A few suggestions if you want to try out this tip:  Start out by just asking your spouse and not asking for reciprocation.  Telling your spouse you’re going to start doing love favors for each other each week could be interpreted as “I want you to do something for me, BUT to not just nag about it, I’m sneakily packaging it up as ‘love favors’.”

This isn’t about you, it’s about your marriage, so start by just asking your spouse, and chances are they’ll reciprocate before too long.  And when they do, remember to keep your requests VERY simple and easy to do especially at first. (Rich and I have trial-and-error-ed this one for you; trust us, keep your requests simple).

We’re all busy.  We’re all tired.  We all should probably be spending more time on bonding with our spouses than we’re currently doing.  Use your marital energy in the best ways possible- ask your spouse how they want to be loved and then show them love in that way.

5 thoughts on “Wearing Your Marital Weight on Your Hips:  Putting Your Marriage Efforts In All The Right Places

  1. I think that this is a very good point even though I’m not married! My boyfriends love language is acts of service so I can understand him and the reasons he gets irritated a lot easier from that perspective. Likewise he understands my language is physical touch and is sure to kiss me on the forehead when I’m having a bad day. Communication is so much easier when you know what someone sees as affection.

  2. I think my love language has changed since I had my daughter. =) It used to be physical touch, but now I think it’s acts of service. I need to re-take the test again to find out!

  3. YES.
    This is so spot on, Celeste.
    We actually share the same love languages (quality time, physical touch), but nevertheless, the question “how can I make you feel loved” is incredibly important. Maybe work is getting stressful for him, and acts of service would trump the quality time a little.
    Sometimes I get really sad at society’s representation of marriage. As if it causes people to become nothing but a “shell” of themselves. Marriage is such a gift and pleasure.. people that think otherwise don’t understand that selfishness has no place in marriage, so of course they think it stinks! Anyways, I’m rambling… but I LOVE this post!

Exercises in interpreting charts:
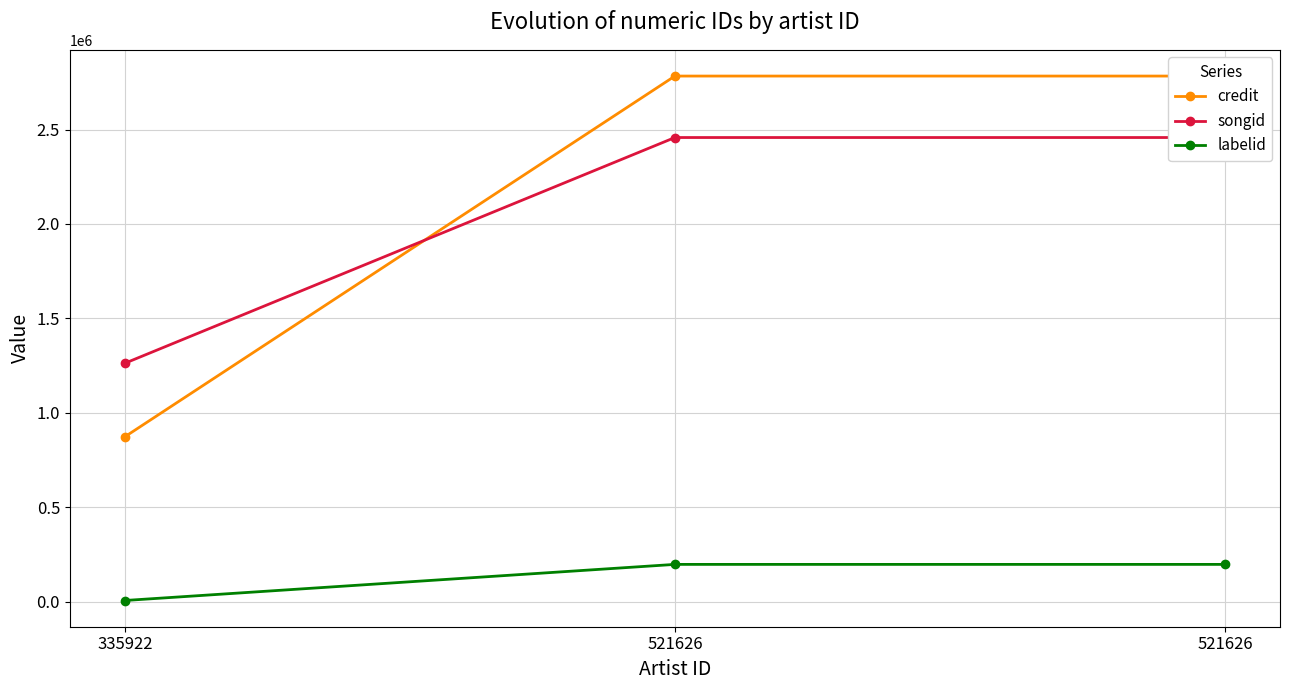

Reading right to left, what are all the values shown in this chart?

credit: 521626=2783495	521626=2783495	335922=872434
songid: 521626=2457897	521626=2457897	335922=1261945
labelid: 521626=196635	521626=196635	335922=5344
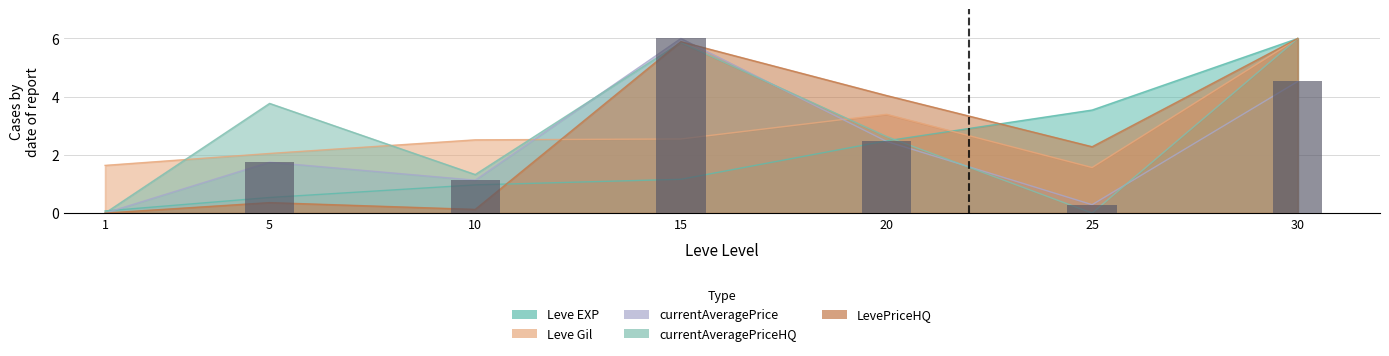

The value at 5 is 1.7. True or false?

True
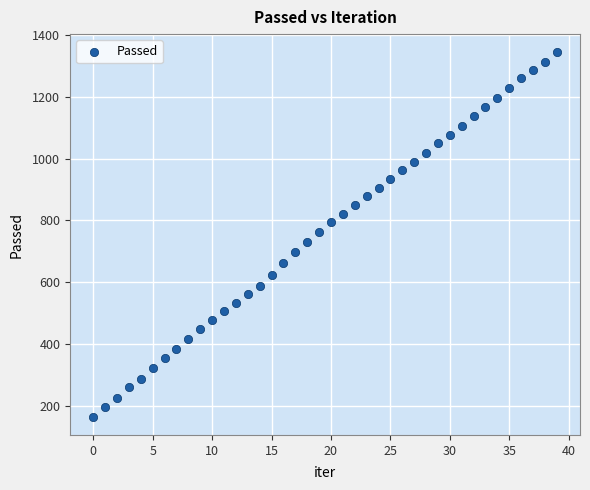

What is the range of Y values (max minus min)?

1177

→ TASK TO COMPLETE: Write out the marriage post word for word between "Sometimes I get" and "LOVE this post!", inclusive. Draw only on the marriage post, not on the material.

→ SOLVED EXERCISE:
Sometimes I get really sad at society’s representation of marriage. As if it causes people to become nothing but a “shell” of themselves. Marriage is such a gift and pleasure.. people that think otherwise don’t understand that selfishness has no place in marriage, so of course they think it stinks! Anyways, I’m rambling… but I LOVE this post!